La prima sala è impressionista. Vi campeggiano due grandi quadri di donna di Edouard Manet, il pittore cui tradizionalmente si fa risalire l’inizio dell’arte moderna: Donna in abito a righe (1865), restituita ai colori originari grazie a un fresco restauro, e Davanti allo specchio (1876), dove il volto riflesso della donna raffigurata di spalle rimane un mistero perché reso invisibile da libere pennellate di luce. Il quadro di Claude Monet, Palazzo Ducale visto da San Giorgio Maggiore (1908) porta al suo apice la tecnica impressionista della scomposizione della luce in linee sottili di colori diversi ma di uguale luminescenza che creano un’impressione armonica di uniformità. Anche Paul Cézanne è largamente presente in mostra con sei opere, sia di paesaggi sia di nature morte. Interessante, per esempio, è la sua rappresentazione dello spazio in Piatto di pesche (1879-1880), dove la tovaglia bianca acquista volumi propri e la carta da parati, sui toni del grigio, non è più semplice sfondo ma primo piano.
Dei tre quadri di Vincent van Gogh presenti in mostra due sono pervasi rispettivamente di razionalità costruttiva e di incanto: Il viadotto (1887) e Paesaggio innevato (1888); mentre Montagne a Saint-Rémy (1889) manifesta una grande spinta innovativa, suggerita dalle spesse pennellate, dalla forma dei monti che sembrano moti dell’anima in subbuglio, presenza materica viva: questo quadro fu dipinto in uno stato di estrema fragilità del pittore dopo un lungo ricovero in clinica.
Un tributo a Vasilij Kandinskij è il quadro Montagna blu (1908-1909) in cui tra due alberi, resi con larghe pennellate, uno sui toni del giallo e l’altro sui toni del rosso, alcuni cavalieri, personificazioni del bene, si stagliano con i loro cavalli bianchi davanti a una montagna blu, un triangolo, simbolo di trascendenza.
L’opera è fatta di simboli, di forme e di colori accesi e porta l’autore a un passo dall’astrattismo. Tra tante opere non può non colpire, anche per il colore acceso e per le dimensioni, il quadro espressionista Mucca gialla (1911) di Franz Marc, nato a Monaco di Baviera, che ritrae una mucca gialla, appunto, che con grande agilità fa un balzo in un paesaggio colorato: il giallo è associato dall’artista alla sensualità femminile e si ritiene che l’opera fosse dedicata alla donna che sposò proprio nel 1911.
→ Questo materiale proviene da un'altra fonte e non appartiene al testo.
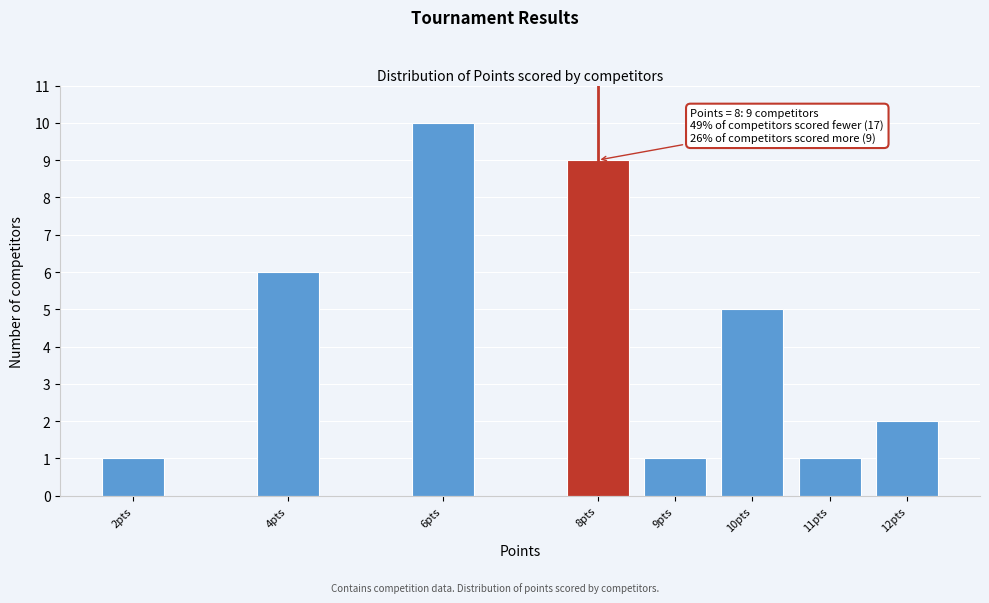

Reading right to left, extract all data points from this chart.

2	1	5	1	9	10	6	1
Il dipinto è accostato a quello di Kandinskij, dato che i due artisti operarono insieme nel gruppo dei Blaue Reiter (1911-1914), Cavaliere azzurro.
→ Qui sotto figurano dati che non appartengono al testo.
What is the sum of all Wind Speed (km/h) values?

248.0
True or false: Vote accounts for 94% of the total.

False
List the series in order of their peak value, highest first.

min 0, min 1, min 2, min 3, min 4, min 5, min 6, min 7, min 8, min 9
Dei molti quadri di Pablo Picasso in mostra sorprendono per l’enorme talento giovanile i dipinti impressionisti parigini eseguiti all’età di diciannove e venti anni, come Le Moulin de la Galette (1900) e Il quattordici luglio (1901).
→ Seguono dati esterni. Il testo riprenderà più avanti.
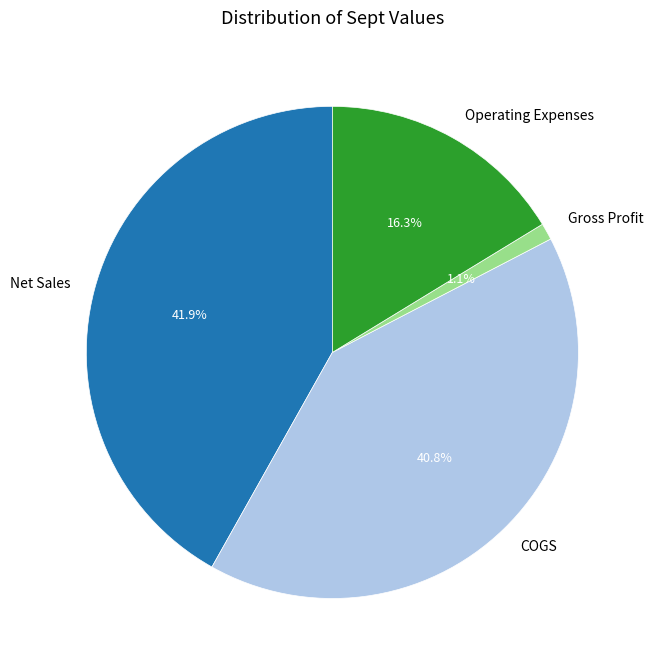

Rank the categories by value from lowest to highest.

Gross Profit, Operating Expenses, COGS, Net Sales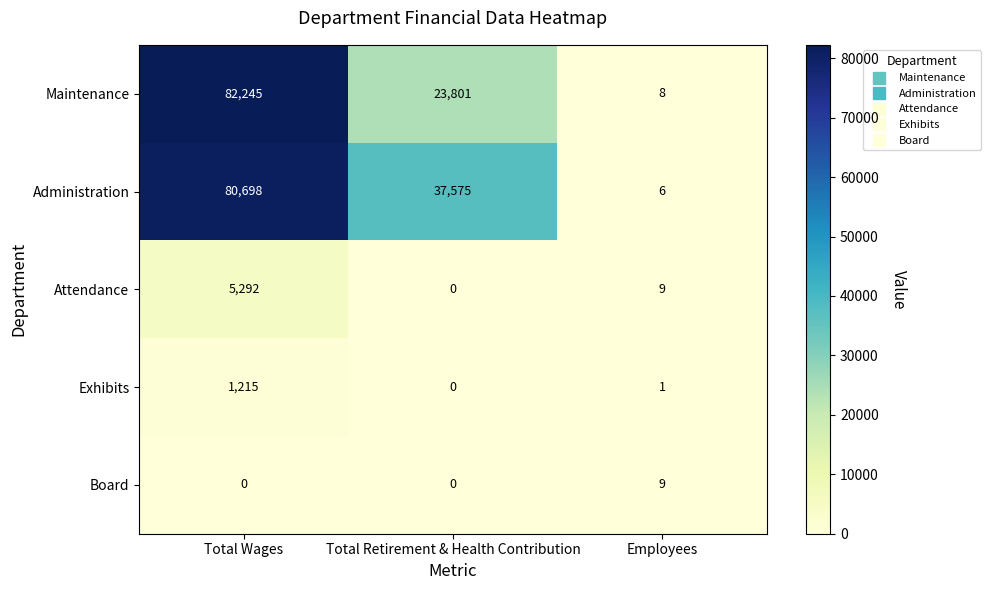

What is the sum of the Attendance values at Total Retirement & Health Contribution and Total Wages?

5292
Passando per opere di diversi periodi, compreso il cubista Paesaggio a Céret (1911), Picasso a un certo punto campeggia con un ritratto di Marie-Thérèse Walter, Donna dai capelli gialli (1931), dove poche linee curve suggeriscono l’anima dolce della giovane sorpresa sul divano in un momento di riposo.
Ogni opera rappresenta un mondo: tutto dove si posa lo sguardo c’è un universo da raccontare.